## PROBLEMS TO SOLVE
**a)** Answer these questions from the article on the YouTube Bitcoin scam lawsuit:
(i) In which court was the complaint filed?
(ii) How many individuals besides Steve Wozniak are named as featured in the scam and joined in the complaint?
(iii) According to Coinbase, how many customers did it stop from sending bitcoin to the attacker's wallet address, and roughly what was that bitcoin worth?
**b)** Echo, word for word, the part of the article on the YouTube Bitcoin scam lawsuit that runs from "The complaint is" up to and including "hosted on Youtube.".

The scam appears to be replicating faster than Youtube can wield their ban-hammer, which has led to Apple co-founder Steve Wozniak and 17 other individuals who are featured in the scam to file a complaint in the California Superior Court in the County of San Mateo.


Wozniak and his co-plaintiffs are accusing YouTube and Google of violating their rights of publicity, misappropriating their names and likenesses, as well as aiding and abetting fraud and a negligent failure to warn users of the scam by not taking enough steps to remove the scam.

At paragraph 77 of the complaint, Wozniak's lawyers claim that:

there is no doubt that Youtube knows about the Bitcoin giveaway scam and that the scam videos and promotions are flagrantly violating Wozniak’s right to publicity and defrauding Youtube's users, yet Youtube has consistently failed or refused to intervene in a timely manner, to stop contributing to the scam, and to stop selling ads for the scam videos and promotions.

The complaint is seeking a jury trial (as is almost always requested in the US), and for damages including the plaintiff's legal expenses, and any gains, profits, or advantages wrongfully obtained by Defendants as a result of allowing the scams to be hosted on Youtube.


The proliferation of these Youtube crypto scams comes hot on the heels of the recent mass Twitter security breach featuring a similar scam. Since news of that scam broke, digital asset exchanges have revealed that the damage would have been far worse but for the early intervention of those exchanges and blockchain analysis companies like Chainalysis, Elliptic and Merkle Science.


By way of an example, Coinbase says it prevented over 1,000 customers from sending around USD$280,000 worth of bitcoin to the attacker's wallet address. According to Coinbase:

We noticed the scam and began blocking transactions within a couple of minutes of the initial wave of scam posts

Another great example of digital currency businesses using the unique characteristics of blockchain to identify and prevent financial crime and scams in real time. And until Youtube gets their act together concerning these scam videos, just remember that Dick Smith is on to them and posting about it too now.

## RECORDED DATA
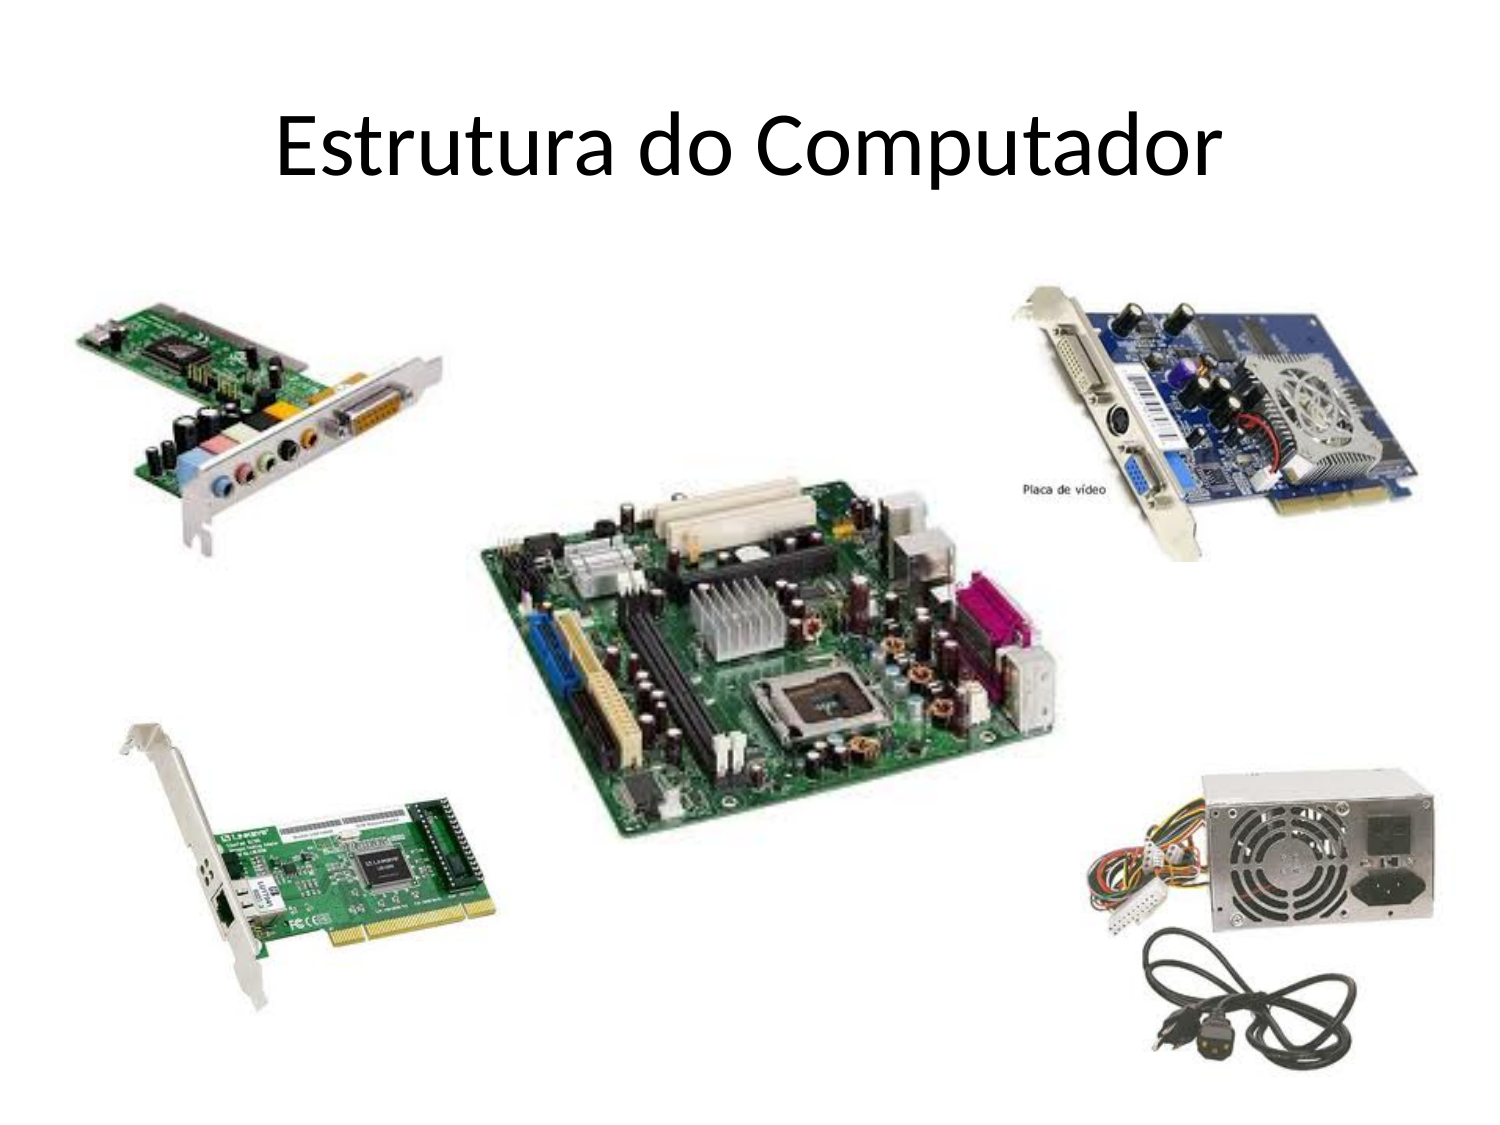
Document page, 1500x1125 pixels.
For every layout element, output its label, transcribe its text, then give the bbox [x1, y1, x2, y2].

## EXPECTED OUTPUTS
**a)**
(i) The California Superior Court in the County of San Mateo.
(ii) 17.
(iii) Over 1,000 customers, sending around USD$280,000 worth of bitcoin.

**b)**
The complaint is seeking a jury trial (as is almost always requested in the US), and for damages including the plaintiff's legal expenses, and any gains, profits, or advantages wrongfully obtained by Defendants as a result of allowing the scams to be hosted on Youtube.